> Document passage:
━━━━━━━━━━━━━━━━━━━━━━━━━━━━━━

ThatGayGringo / Instagram

Picture this: You’ve made the long, difficult journey to Machu Picchu, taking a variety of planes and trains and buses to get there, and now finally, you’re inside the grounds. You begin to explore the more than 500-year-old site, marveling at its ancient structures, its surreal terraces and ramps. Life is sweet; the world is wonderful and mysterious. But at some point —and for some unknown reason— you sneak into a sacred temple constructed half a millennium ago, drop your pants, and POOP one of the greatest marvels this world has to offer. This actually happened.

Six tourists emptied their bowels inside the hallowed grounds of an Incan worshipping room: There’s something deeply wrong with some people.

For some inexplicable reason, that’s exactly what a group of tourists allegedly did over the weekend, France 24 reports. Six people in their twenties and early thirties were arrested on Sunday after Peruvian authorities caught them in a restricted area of Machu Picchu’s Temple of the Sun, a revered part of the UNESCO World Heritage Site.

Park rangers and police found feces inside of the temple.

The Temple of the Sun had also been damaged after a piece of stone had “broken off a wall and caused a crack in the floor,” regional police chief Wilbert Leyva told Andina, a local news agency. “The six tourists are being detained and investigated by the public ministry for the alleged crime against cultural heritage,” Leyva said.

The group was made up of one French, two Brazilians, two Argentines and a Chilean, according to police.

They face at least four years in prison if found guilty of damaging Peru’s heritage. Several parts of the semicircular Temple of the Sun are off limits to tourists for preservation reasons.

Worshipers at the temple would make offerings to the sun.

━━━━━━━━━━━━━━━━━━━━━━━━━━━━━━

> Extracted data:

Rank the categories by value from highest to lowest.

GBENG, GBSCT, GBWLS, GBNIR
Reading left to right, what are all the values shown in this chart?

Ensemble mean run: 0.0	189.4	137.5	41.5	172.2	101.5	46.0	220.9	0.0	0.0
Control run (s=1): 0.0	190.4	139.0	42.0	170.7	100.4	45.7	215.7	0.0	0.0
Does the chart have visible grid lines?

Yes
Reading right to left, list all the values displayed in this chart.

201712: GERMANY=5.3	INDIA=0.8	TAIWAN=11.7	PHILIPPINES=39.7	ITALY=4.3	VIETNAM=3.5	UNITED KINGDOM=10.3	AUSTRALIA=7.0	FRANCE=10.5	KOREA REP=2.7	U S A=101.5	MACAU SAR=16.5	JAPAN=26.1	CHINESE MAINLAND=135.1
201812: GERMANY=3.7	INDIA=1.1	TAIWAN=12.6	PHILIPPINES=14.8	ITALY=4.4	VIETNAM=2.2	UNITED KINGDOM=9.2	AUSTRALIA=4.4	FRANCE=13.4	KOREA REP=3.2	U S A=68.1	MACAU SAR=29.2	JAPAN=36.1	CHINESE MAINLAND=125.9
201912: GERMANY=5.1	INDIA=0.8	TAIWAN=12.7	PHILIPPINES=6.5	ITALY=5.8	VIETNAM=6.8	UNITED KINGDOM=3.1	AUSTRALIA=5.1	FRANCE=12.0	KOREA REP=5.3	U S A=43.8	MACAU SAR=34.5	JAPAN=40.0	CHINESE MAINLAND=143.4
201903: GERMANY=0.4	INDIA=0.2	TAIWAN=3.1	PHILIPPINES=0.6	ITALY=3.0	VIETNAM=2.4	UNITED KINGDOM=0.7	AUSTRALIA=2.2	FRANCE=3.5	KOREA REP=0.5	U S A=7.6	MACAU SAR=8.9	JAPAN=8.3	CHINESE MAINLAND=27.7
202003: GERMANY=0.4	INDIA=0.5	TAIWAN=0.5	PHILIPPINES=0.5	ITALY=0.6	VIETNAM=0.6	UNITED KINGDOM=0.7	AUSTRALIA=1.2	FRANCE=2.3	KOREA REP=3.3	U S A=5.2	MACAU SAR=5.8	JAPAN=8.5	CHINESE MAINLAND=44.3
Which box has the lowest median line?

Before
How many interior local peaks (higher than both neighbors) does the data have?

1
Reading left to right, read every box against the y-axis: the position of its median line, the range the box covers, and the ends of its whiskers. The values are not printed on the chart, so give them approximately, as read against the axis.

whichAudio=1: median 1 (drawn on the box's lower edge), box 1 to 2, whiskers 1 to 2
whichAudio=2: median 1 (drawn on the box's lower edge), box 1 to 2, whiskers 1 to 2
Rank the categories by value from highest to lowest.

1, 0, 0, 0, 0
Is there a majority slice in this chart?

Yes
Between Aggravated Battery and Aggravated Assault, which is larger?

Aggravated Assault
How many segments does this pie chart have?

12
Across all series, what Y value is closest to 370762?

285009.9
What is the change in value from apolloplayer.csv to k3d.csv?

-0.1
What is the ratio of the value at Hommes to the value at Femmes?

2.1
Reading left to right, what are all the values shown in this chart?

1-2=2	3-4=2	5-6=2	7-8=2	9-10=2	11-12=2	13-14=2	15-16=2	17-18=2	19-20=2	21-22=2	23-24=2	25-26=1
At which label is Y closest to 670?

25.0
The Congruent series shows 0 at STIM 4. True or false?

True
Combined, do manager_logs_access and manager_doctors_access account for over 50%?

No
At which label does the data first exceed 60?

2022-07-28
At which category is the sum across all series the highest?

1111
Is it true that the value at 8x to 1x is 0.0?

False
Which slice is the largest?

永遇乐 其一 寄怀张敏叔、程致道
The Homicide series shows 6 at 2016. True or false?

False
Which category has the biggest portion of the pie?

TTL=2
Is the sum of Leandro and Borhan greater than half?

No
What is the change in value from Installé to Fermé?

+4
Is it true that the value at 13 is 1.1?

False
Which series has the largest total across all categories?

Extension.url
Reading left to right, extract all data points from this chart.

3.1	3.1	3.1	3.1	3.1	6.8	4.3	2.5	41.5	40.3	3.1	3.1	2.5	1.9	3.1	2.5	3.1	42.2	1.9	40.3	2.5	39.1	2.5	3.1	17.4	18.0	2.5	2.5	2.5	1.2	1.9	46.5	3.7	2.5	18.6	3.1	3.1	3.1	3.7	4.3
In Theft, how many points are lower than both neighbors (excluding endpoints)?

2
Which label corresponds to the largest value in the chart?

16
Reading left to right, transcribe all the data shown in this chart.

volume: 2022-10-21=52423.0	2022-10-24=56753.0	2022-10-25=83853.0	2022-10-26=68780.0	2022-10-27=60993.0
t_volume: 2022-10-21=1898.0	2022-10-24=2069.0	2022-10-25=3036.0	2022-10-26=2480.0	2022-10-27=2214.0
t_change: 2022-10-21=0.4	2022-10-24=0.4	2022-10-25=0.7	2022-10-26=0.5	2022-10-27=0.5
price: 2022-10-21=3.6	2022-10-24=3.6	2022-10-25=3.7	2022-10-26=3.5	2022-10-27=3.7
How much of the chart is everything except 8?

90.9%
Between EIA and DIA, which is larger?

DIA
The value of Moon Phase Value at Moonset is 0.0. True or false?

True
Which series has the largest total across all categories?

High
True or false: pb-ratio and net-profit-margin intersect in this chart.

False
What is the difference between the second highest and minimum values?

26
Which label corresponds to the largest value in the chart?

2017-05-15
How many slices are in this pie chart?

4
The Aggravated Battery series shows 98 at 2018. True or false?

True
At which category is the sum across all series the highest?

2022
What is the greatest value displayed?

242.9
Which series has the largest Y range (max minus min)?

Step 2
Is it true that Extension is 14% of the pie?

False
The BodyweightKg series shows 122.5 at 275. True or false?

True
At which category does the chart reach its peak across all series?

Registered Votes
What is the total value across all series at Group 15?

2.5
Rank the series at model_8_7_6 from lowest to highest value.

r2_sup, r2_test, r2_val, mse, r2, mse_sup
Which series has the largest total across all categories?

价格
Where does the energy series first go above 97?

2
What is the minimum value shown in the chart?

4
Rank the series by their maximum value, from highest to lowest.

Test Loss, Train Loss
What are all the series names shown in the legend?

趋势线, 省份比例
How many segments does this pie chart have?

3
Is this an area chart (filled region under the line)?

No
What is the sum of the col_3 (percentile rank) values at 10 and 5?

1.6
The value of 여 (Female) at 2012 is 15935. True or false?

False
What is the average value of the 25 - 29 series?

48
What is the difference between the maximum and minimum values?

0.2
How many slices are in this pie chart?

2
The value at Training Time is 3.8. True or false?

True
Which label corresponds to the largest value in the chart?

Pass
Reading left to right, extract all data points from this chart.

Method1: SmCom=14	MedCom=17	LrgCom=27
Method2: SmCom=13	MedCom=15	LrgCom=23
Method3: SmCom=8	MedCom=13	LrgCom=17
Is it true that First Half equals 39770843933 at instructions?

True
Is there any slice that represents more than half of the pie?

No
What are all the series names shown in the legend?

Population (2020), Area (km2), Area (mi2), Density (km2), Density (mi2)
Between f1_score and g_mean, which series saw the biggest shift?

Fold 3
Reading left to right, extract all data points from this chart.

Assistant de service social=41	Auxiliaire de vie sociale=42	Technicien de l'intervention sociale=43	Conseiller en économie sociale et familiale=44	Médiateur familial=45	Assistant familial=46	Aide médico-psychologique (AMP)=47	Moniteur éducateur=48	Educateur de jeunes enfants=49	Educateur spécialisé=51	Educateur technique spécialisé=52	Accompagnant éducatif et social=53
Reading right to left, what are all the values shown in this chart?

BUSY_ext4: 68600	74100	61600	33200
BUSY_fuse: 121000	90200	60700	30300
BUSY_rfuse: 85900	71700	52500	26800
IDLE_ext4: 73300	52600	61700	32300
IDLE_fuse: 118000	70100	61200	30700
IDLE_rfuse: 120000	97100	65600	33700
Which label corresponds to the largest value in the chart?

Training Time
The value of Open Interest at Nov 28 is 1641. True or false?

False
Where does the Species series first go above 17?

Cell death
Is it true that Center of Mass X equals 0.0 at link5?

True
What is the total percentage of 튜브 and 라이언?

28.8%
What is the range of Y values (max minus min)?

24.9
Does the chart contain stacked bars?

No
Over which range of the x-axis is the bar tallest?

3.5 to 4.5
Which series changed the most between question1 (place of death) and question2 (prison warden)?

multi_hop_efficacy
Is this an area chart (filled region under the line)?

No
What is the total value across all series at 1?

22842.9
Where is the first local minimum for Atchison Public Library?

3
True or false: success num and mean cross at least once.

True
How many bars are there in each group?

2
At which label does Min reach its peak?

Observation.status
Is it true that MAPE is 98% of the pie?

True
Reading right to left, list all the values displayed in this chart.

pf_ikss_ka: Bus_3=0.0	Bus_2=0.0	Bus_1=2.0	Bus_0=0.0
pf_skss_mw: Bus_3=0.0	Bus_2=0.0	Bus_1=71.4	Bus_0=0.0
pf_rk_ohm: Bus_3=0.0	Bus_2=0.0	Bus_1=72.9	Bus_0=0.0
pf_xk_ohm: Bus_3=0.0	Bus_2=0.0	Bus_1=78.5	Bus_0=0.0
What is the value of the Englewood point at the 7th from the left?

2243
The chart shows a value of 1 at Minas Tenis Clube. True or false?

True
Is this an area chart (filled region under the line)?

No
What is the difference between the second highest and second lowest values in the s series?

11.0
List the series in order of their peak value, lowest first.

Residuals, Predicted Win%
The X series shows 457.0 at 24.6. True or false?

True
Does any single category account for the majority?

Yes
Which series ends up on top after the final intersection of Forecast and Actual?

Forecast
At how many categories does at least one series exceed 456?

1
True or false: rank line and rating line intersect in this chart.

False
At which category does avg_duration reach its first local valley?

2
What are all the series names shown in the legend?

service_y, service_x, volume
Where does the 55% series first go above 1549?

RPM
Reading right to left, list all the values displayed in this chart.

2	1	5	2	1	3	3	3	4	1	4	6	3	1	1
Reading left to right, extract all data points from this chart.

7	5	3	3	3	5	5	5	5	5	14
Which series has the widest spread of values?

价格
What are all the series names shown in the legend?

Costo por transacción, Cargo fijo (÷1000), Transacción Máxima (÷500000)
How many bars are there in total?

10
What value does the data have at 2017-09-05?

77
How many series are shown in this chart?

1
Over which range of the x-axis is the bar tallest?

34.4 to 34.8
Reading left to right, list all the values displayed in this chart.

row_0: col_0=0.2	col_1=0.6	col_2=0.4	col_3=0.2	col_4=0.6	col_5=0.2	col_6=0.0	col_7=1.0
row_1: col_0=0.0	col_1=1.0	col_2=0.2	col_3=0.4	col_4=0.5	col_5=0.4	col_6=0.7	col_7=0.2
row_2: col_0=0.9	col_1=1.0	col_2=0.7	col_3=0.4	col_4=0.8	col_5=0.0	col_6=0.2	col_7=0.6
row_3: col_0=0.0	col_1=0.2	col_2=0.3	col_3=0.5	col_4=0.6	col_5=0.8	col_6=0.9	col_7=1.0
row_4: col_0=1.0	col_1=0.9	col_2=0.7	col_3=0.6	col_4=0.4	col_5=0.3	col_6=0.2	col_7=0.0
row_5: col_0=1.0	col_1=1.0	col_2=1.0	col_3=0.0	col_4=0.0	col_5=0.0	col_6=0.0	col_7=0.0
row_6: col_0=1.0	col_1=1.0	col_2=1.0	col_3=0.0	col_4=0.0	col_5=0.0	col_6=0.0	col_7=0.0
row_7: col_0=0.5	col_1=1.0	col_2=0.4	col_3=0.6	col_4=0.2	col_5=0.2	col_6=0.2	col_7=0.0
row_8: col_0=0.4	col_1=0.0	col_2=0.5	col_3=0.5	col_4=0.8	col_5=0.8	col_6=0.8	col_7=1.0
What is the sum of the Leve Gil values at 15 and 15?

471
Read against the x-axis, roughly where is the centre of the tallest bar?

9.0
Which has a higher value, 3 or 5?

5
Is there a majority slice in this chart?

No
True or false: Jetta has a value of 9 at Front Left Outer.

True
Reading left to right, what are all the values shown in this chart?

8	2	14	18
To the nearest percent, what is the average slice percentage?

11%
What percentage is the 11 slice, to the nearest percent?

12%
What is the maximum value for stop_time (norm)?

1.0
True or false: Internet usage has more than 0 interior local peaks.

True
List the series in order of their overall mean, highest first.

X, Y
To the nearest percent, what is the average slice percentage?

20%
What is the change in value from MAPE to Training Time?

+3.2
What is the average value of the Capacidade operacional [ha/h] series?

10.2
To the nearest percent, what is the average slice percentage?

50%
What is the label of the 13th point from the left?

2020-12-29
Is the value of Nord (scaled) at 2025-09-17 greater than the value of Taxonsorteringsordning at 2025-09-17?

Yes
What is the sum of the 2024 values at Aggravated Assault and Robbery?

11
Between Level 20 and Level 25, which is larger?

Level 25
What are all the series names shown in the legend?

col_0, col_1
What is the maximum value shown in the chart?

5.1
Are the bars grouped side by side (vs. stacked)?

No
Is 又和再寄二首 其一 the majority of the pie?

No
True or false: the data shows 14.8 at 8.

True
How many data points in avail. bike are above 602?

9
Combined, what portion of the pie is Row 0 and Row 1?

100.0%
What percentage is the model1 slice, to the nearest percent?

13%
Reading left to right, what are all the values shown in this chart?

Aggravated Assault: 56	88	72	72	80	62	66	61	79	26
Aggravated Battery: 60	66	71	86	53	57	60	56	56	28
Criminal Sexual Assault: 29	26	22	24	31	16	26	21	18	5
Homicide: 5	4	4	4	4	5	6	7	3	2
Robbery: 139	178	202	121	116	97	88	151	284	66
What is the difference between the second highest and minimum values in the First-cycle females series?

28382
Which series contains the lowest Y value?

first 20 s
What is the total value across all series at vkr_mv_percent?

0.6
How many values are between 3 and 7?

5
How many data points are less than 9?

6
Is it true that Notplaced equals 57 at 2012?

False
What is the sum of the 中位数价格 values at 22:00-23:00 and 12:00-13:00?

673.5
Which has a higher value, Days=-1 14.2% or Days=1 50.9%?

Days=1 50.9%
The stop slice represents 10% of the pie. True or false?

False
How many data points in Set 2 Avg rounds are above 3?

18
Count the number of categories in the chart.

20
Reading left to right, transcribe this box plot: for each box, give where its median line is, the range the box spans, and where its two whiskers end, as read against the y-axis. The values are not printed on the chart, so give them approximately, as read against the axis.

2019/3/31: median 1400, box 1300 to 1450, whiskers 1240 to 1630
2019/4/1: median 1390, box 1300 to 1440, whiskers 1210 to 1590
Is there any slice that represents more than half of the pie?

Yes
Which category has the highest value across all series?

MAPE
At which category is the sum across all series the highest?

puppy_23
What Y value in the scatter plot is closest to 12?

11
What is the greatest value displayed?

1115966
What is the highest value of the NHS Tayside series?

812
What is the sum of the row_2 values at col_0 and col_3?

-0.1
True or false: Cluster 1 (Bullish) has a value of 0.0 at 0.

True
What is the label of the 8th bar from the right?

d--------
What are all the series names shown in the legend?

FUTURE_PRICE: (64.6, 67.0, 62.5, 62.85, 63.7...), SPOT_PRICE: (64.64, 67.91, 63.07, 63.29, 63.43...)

━━━━━━━━━━━━━━━━━━━━━━━━━━━━━━

> What to work on:
A. In the article about the tourists arrested at Machu Picchu, what is the minimum prison sentence the six tourists face if found guilty of damaging Peru's heritage?
B. Carry on the article about the tourists arrested at Machu Picchu, starting after its last sentence.

> Responses by item number:
A. At least four years in prison.

B.
The sun was considered the most important deity in the Inca empire as well as other pre-Inca civilizations in the Andean region. The Machu Picchu estate—which includes three distinct areas for agriculture, housing and religious ceremonies—is the most iconic site from the Inca empire that ruled a large swathe of western South America for 100 years before the Spanish conquest in the 16th century.

Three Argentines, a Brazilian, a Chilean and a French woman make up the group.

Local media reported that all the tourists were aged between 20 and 32. In 2014, authorities denounced a trend that saw tourists getting naked at the sacred location. Four American tourists were detained in March of that year forremoving their clothes and posing for photos at the site. In a pair of separate incidents earlier in the same week, two Canadians and two Australians were detained for stripping down for pictures there.

Machu Picchu, means “old mountain” in the Quechua language indigenous to the area.

The historic site is at the top of a lush mountain and was built during the reign of the Inca emperor Pachacuti (1438-1471). It lies around 100 kilometers (60 miles) from the Andean city of Cusco, the old Inca capital in southeastern Peru. The site was rediscovered in 1911 by the American explorer Hiram Bingham. UNESCO declared it a World Heritage Site in 1983.